Non, je ne vous écrirai certes pas les aventures promises. Après coup elles ne valent pas la peine. Nous avons passé par un tas d'ennuis, petits et agaçants. Mon père, principale cause - autant que victime - de tout cela se trouve toujours dans ce sanatorium à Breda (au fait, vous en ai-je parlé?) Ma mère est avec lui. On lui donne beaucoup à manger, malgré toutes ses protestations, ainsi on lui a rendu 6 livres ½ que la maladie lui avait enlevées. Il rentre en possession de son petit ventre.

à part cela il reste insupportable; tout ce qu'il y a de plus grincheux. C'est toujours, dit-on, la maladie.

Moi je ne fais rien: toujours ma maladie. Pourtant j'ai des ennuis particuliers, mes ennuis. Ah surtout, que je ne vous en parle point!
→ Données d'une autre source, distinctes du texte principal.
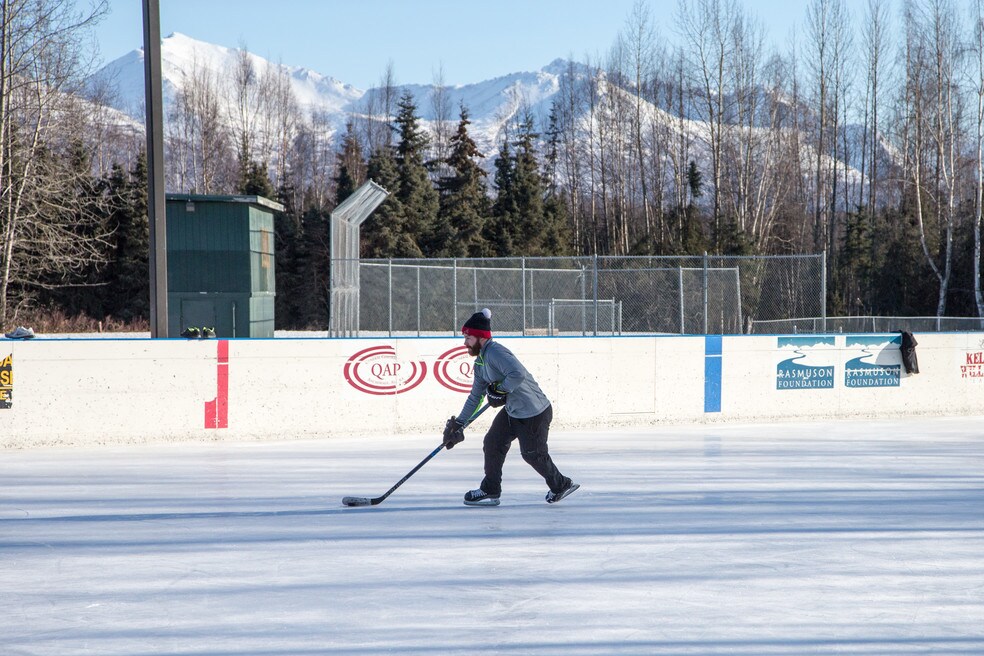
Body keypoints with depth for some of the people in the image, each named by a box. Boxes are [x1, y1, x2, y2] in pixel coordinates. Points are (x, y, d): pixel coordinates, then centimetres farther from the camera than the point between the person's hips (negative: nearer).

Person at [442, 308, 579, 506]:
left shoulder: (495, 352, -21)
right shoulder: (480, 362, 12)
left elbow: (518, 373, -35)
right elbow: (475, 397, 17)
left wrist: (500, 390, -23)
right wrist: (458, 423, 15)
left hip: (534, 413, -10)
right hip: (512, 411, 10)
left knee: (534, 455, 2)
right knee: (493, 443, 7)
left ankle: (561, 485, 24)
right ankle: (490, 491, 15)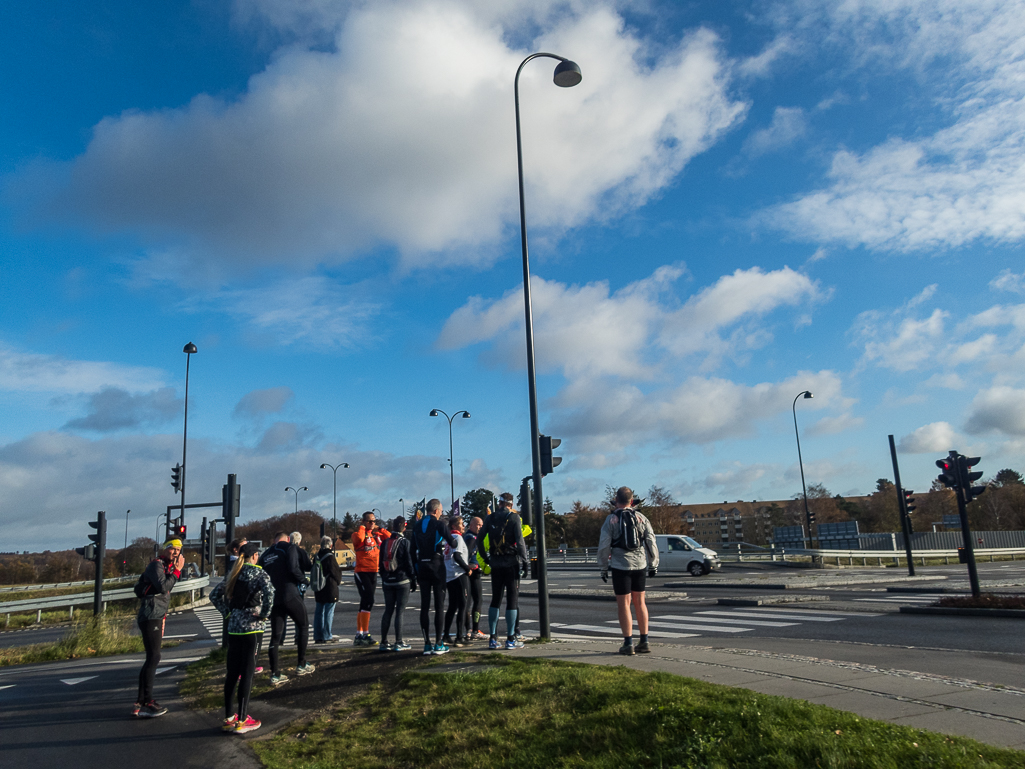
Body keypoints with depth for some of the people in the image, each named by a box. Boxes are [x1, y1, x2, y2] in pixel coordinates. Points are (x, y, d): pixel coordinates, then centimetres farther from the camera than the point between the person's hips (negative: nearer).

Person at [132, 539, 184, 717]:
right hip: (150, 617, -10)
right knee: (153, 658, -11)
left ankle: (141, 702, 20)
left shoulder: (167, 566, 18)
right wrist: (177, 570, -18)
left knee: (152, 659, 13)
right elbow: (163, 586, -24)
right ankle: (146, 703, -8)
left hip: (157, 617, 10)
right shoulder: (156, 565, -11)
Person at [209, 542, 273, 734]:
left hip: (233, 628, 6)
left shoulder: (233, 574, 12)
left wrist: (227, 612, 14)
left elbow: (215, 595, 14)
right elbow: (269, 592, -25)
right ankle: (242, 720, 4)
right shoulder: (258, 572, -7)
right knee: (247, 674, 0)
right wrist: (264, 614, -13)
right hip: (251, 627, -6)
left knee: (232, 673, 13)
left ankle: (229, 718, 20)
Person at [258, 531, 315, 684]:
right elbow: (293, 568, -16)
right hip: (290, 595, -5)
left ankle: (275, 674, 8)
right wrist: (303, 579, 0)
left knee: (275, 635, 10)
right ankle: (301, 665, 14)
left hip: (273, 598, 5)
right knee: (303, 625, 13)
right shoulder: (290, 548, -1)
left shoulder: (266, 554, 16)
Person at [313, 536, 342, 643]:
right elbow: (337, 572, -9)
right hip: (330, 589, -7)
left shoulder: (317, 556, 6)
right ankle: (327, 636, 1)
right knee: (329, 613, -1)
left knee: (319, 612, 12)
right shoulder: (330, 557, -14)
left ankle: (318, 636, 15)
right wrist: (338, 581, 11)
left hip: (319, 590, 7)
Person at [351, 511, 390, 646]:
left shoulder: (376, 534, 13)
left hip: (373, 573, 7)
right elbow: (359, 539, -28)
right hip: (362, 572, -7)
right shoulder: (358, 533, -6)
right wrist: (362, 527, -12)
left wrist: (379, 528, 3)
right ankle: (365, 635, -14)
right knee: (368, 601, -18)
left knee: (365, 604, 12)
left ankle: (359, 636, 21)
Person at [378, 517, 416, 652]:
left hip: (388, 582, 5)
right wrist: (413, 580, 0)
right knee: (400, 611, -2)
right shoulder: (405, 542, -8)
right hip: (403, 581, -4)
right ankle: (398, 643, -1)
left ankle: (383, 642, 12)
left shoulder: (385, 543, 6)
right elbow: (409, 563, -8)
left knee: (388, 611, 10)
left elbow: (381, 563, 11)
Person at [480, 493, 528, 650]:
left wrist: (486, 558, 12)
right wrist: (524, 559, -7)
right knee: (512, 599, 1)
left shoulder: (490, 518, 6)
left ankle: (493, 639, 10)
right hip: (511, 563, -4)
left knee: (495, 600, 10)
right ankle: (511, 639, 1)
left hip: (495, 564, 4)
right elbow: (519, 540, -13)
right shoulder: (514, 517, -5)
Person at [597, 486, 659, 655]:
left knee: (624, 605, 2)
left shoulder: (611, 519, -5)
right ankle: (644, 642, 15)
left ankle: (628, 644, 3)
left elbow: (604, 546, -6)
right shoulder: (641, 518, 4)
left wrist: (603, 568, 2)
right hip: (640, 565, 4)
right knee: (639, 603, 13)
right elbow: (651, 543, 5)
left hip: (621, 566, -3)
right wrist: (653, 565, 14)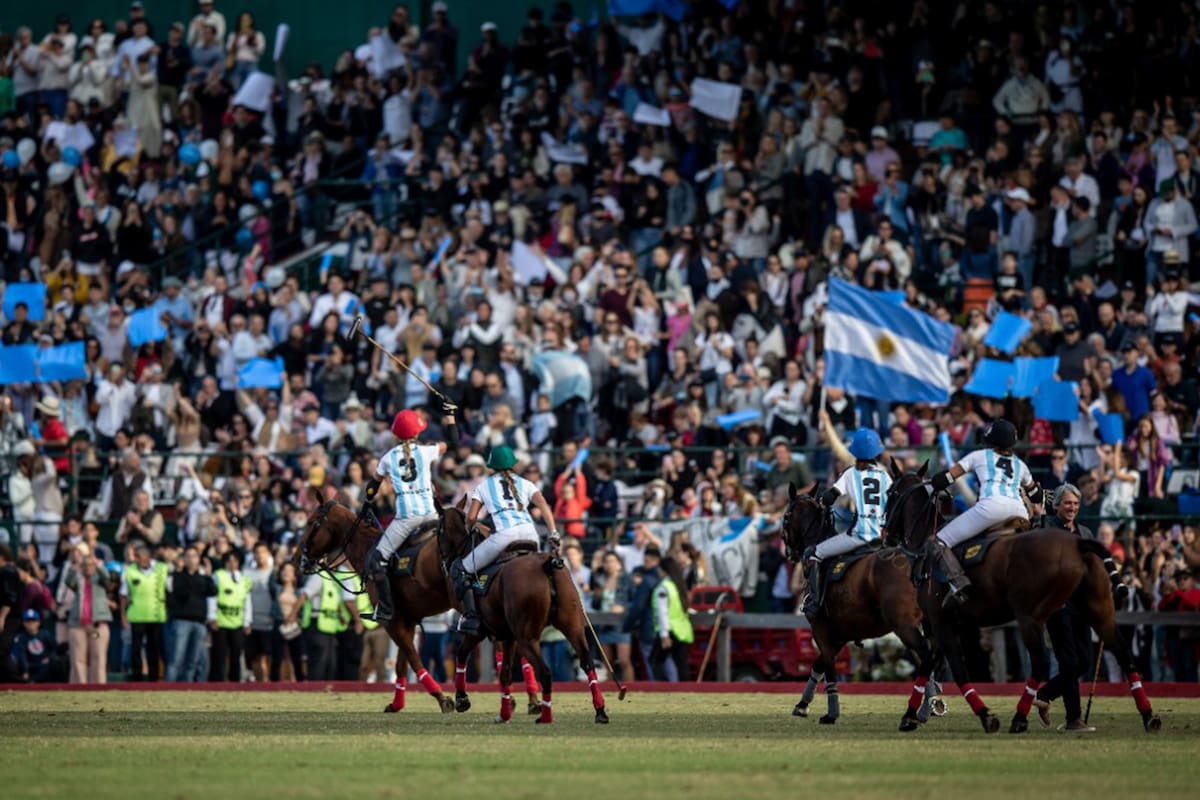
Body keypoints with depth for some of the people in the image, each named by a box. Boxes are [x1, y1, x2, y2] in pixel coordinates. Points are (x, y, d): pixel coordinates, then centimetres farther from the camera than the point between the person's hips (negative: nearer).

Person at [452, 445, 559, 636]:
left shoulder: (484, 486, 21)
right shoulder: (525, 484, 26)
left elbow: (471, 516, 12)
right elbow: (543, 506, 10)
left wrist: (469, 532, 33)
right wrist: (554, 535, 4)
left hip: (503, 534, -4)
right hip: (531, 534, 4)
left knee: (460, 570, 8)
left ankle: (471, 617, -6)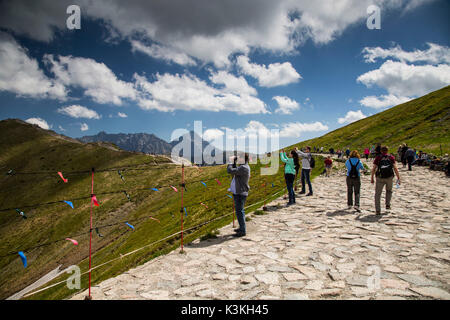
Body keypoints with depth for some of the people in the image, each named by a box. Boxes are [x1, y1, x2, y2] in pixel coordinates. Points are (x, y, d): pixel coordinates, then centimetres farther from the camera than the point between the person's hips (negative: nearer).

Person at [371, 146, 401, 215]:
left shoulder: (378, 158, 3)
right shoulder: (391, 157, 5)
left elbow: (374, 169, -2)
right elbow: (395, 168, -3)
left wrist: (372, 178, 6)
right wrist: (398, 178, -1)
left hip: (380, 178, -1)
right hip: (389, 177, 1)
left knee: (378, 194, 4)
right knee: (389, 191, 28)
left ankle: (378, 210, -1)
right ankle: (388, 205, 22)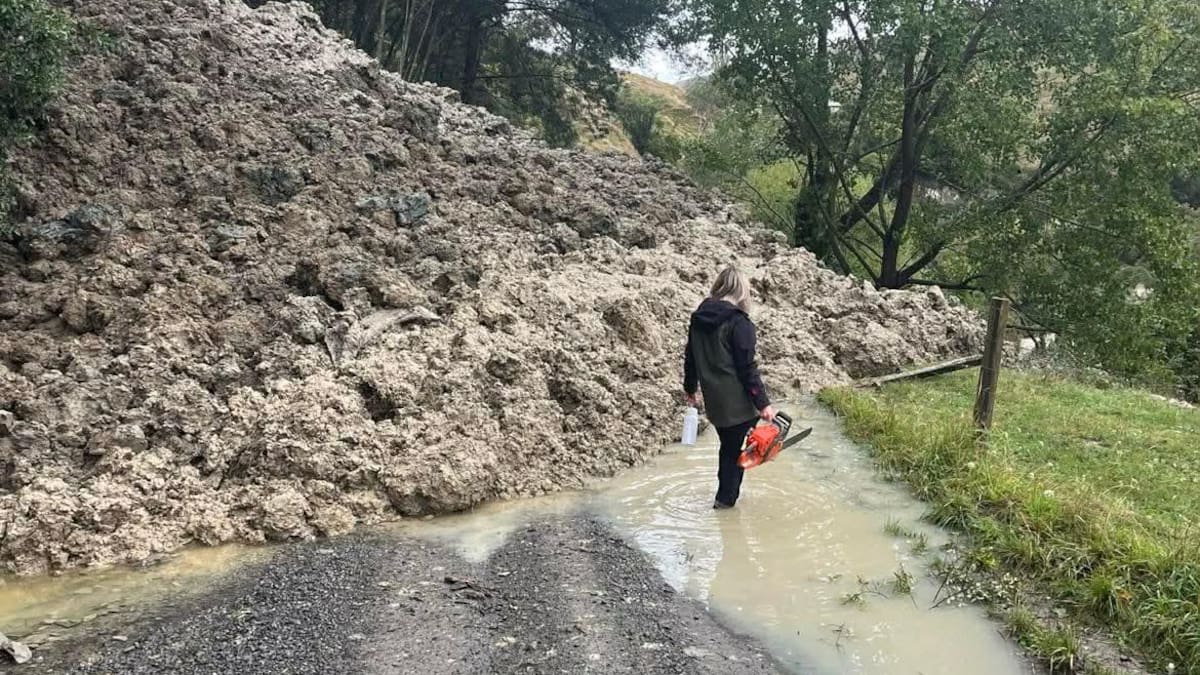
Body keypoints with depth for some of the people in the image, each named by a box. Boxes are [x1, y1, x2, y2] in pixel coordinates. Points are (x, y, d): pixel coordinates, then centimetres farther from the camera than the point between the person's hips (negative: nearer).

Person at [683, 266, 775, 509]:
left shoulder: (698, 317, 6)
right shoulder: (738, 321, -15)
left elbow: (691, 357, 15)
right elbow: (747, 366, -17)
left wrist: (690, 388, 28)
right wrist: (763, 403, -14)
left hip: (713, 399, 7)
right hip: (737, 402, -7)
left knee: (728, 445, 22)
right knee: (735, 449, 7)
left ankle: (726, 495, 33)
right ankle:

Plus tard, si vous voulez, le sourire aux lèvres.

Ce qui est certain c'est que je ne demanderais pas mieux que de vous avoir près de moi, ces temps-ci; vous avant tout autre; vous, avec votre tendre intelligence. Vous êtes un peu comme la lumière de l'Italie (de la Toscane en particulier, à en croire Barnabooth.)

Qu'avez-vous fait six semaines tout près des montagnes? Songer-songer-songer.... Ce n'est pas sérieux.

Voyons Julia-dear, ce n'est pas sérieux!

Vous ne me souhaitez point votre mémoire; pourtant ma mémoire à moi - si je voulais! Mais j'ai ce qu'on appelle: un plus ‘heureux caractère’.

Oscar et Violette sont venus, ils se sont embrassés et ils étaient ridicules aussi, un peu, me dites-vous; ma foi, je le crois bien! Mais ne le leur dites pas non plus; ils finiraient par être furieux de ma supériorité, qu'ils considéreraient comme fausse d'ailleurs.

Ici Pia est venu, me tenir compagnie pendant une semaine. Bruxelles - ou moi? - l'a exaspéré. Avant lui il y avait la dame hollandaise de Menton. Je l'ai ‘balancée’, avec toutefois assez d'hypocrisie (elle m'avait prêté 3000 francs). Avant elle il y avait Willink, venu d'Etretat, en douce France, avec sa bonne amie. Je me suis querellé avec cette dernière-nommée. Elle m'exaspérait un peu: elle était rèche, stupide, bornée, prétentieuse, institutrice, et elle essayait de cacher tant de qualités; elle avait aussi les lèvres trop fardées.

J'ai terminé un rapport sous forme de ‘conte’ que j'ai intitulé Séances pour un portrait de dame. Je vous le traduirai un jour. C'est, à défaut de qualités littéraires, peut être assez représentatif, quant à mon état d'esprit actuel. Je suis peut-être un peu à plaindre?

Vraiment, Julia, j'aimerais beaucoup vous revoir. J'aurais beaucoup à vous raconter, assez à vous dire, probablement. Ne croyez pas que je ne pense pas à vous (ayez de la sympathie pour cette phrase malhabile); mais je déteste de plus en plus écrire.

Quand nous reverrons-nous, Julia-dear?

Je reste bien vôtre.

E.

Origineel: Den Haag, Letterkundig Museum

18Et pour un auteur même assez roublard.